- **JOB**:
Pull out every line of the records that contains the string "Farmácia", and copy each such line unchanged.

- **Data entries**:
=======

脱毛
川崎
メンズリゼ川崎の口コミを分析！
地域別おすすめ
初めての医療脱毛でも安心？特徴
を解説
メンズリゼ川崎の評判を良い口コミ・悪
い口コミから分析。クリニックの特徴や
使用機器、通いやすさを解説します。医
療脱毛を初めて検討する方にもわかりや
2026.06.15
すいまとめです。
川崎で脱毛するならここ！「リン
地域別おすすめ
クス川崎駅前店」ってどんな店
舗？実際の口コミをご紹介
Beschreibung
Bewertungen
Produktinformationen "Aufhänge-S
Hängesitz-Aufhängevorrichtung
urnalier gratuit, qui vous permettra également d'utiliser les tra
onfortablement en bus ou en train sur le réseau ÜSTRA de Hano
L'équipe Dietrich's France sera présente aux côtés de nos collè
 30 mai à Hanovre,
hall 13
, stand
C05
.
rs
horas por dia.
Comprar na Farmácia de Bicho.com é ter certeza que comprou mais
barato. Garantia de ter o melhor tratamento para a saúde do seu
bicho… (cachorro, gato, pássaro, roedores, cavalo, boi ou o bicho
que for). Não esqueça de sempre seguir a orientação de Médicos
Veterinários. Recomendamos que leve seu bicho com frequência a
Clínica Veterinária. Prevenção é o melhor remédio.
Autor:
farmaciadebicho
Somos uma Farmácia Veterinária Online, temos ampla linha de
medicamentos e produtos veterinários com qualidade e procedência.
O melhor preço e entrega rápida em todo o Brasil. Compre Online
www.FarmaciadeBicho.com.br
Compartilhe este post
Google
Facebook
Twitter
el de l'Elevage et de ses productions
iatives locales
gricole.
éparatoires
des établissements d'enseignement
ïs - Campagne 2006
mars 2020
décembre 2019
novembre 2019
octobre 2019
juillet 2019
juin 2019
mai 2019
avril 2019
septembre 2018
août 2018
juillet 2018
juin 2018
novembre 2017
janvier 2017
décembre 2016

=======

- **THE ANSWER**:
Comprar na Farmácia de Bicho.com é ter certeza que comprou mais
Somos uma Farmácia Veterinária Online, temos ampla linha de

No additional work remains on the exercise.